### What to produce:
Copy out every record below exactly as written, but leave out any pictures.

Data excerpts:
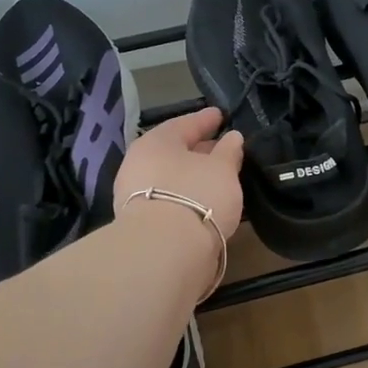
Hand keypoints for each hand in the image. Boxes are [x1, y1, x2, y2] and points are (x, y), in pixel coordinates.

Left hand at [113, 106, 245, 241]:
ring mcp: (135, 195)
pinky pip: (169, 200)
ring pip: (171, 177)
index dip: (206, 119)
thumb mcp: (222, 169)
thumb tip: (232, 137)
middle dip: (199, 150)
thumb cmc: (196, 196)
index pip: (184, 124)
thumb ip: (229, 151)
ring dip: (192, 176)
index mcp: (156, 142)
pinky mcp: (140, 224)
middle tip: (222, 148)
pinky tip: (204, 202)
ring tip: (217, 178)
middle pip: (174, 151)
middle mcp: (139, 164)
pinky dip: (186, 197)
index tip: (221, 115)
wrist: (163, 252)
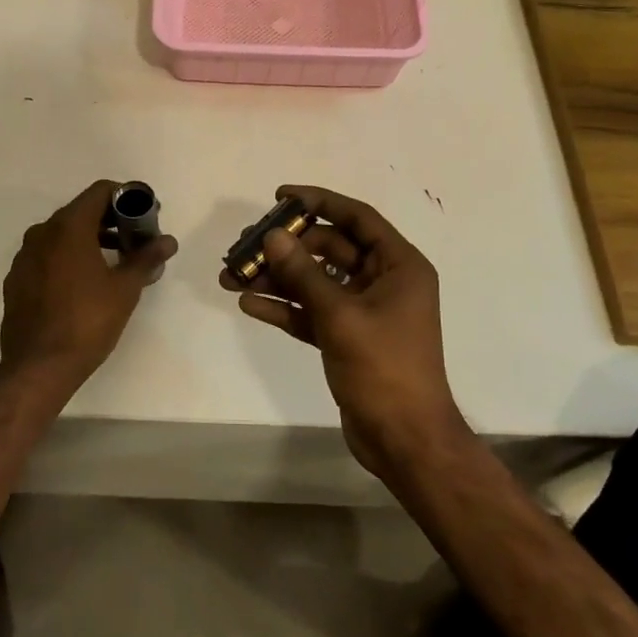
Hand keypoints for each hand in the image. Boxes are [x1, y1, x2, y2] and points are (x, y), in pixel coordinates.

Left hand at [0, 181, 177, 395]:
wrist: (38, 367)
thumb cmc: (87, 322)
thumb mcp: (125, 289)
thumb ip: (146, 258)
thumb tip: (168, 241)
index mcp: (68, 227)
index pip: (100, 191)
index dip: (126, 197)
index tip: (145, 215)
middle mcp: (42, 233)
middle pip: (81, 211)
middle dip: (111, 220)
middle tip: (135, 240)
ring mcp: (25, 257)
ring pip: (62, 235)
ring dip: (90, 239)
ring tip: (115, 262)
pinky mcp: (17, 280)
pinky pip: (47, 256)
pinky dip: (68, 258)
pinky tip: (84, 284)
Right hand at [221, 185, 466, 479]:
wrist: (405, 441)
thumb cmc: (383, 368)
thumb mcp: (340, 316)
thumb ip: (304, 274)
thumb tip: (271, 236)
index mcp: (399, 265)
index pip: (357, 217)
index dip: (319, 201)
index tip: (279, 196)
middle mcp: (383, 281)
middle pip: (329, 248)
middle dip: (286, 248)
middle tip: (245, 246)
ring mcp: (365, 310)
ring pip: (315, 281)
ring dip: (277, 278)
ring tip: (232, 277)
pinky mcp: (347, 337)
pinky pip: (312, 312)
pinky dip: (285, 307)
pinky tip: (250, 304)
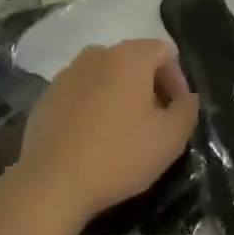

### Result of the task:
Hand keypoints for each hand in the image. Boxes are [x1, y1, x2, y2] and points are (x, y), in pixel coordinates.

Left hand at [113, 106, 245, 241]:
ring mcp: (135, 195)
pinky pip: (169, 200)
ring pip: (171, 177)
index dip: (206, 119)
thumb mcp: (222, 169)
thumb tip: (232, 137)
middle dip: (199, 150)
thumb cmc: (196, 196)
index pip: (184, 124)
thumb ip: (229, 151)
ring dip: (192, 176)
index mcp: (156, 142)
pinky mcp: (140, 224)
middle tip: (222, 148)
pinky tip: (204, 202)
ring tip: (217, 178)
middle pip: (174, 151)
middle mcp: (139, 164)
pinky dip: (186, 197)
index tip: (221, 115)
wrist: (163, 252)
Hand keypoints for each hand in the image. Boxes are [x1, y1, x2, y2] and points are (x, y), in pixel coordinates.

Left hand at [0, 181, 177, 395]:
wrist: (38, 367)
thumb cmc: (87, 322)
thumb mcp: (125, 289)
thumb ip: (146, 258)
thumb tip: (168, 241)
index mcp: (68, 227)
index pip: (100, 191)
index dip: (126, 197)
index tip: (145, 215)
middle mcp: (42, 233)
middle pip: (81, 211)
middle dip: (111, 220)
middle tip: (135, 240)
ring mcp: (25, 257)
ring pip: (62, 235)
ring dip: (90, 239)
ring tip: (115, 262)
pinky mcp: (17, 280)
pinky pip: (47, 256)
pinky dip: (68, 258)
pinky tip: (84, 284)
Right hand at [221, 185, 466, 479]:
wrist: (405, 441)
thumb cmc: (383, 368)
thumb mcp: (340, 316)
thumb ip: (304, 274)
thumb tip: (271, 236)
index mcp: (399, 265)
index pip: (357, 217)
index dip: (319, 201)
index tip: (279, 196)
middle mcp: (383, 281)
middle pip: (329, 248)
middle dip: (286, 248)
middle tip: (245, 246)
ring mcp: (365, 310)
ring pip: (315, 281)
ring dip: (277, 278)
ring tip: (232, 277)
pinky mcp: (347, 337)
pinky pip: (312, 312)
pinky dip: (285, 307)
pinky tip: (250, 304)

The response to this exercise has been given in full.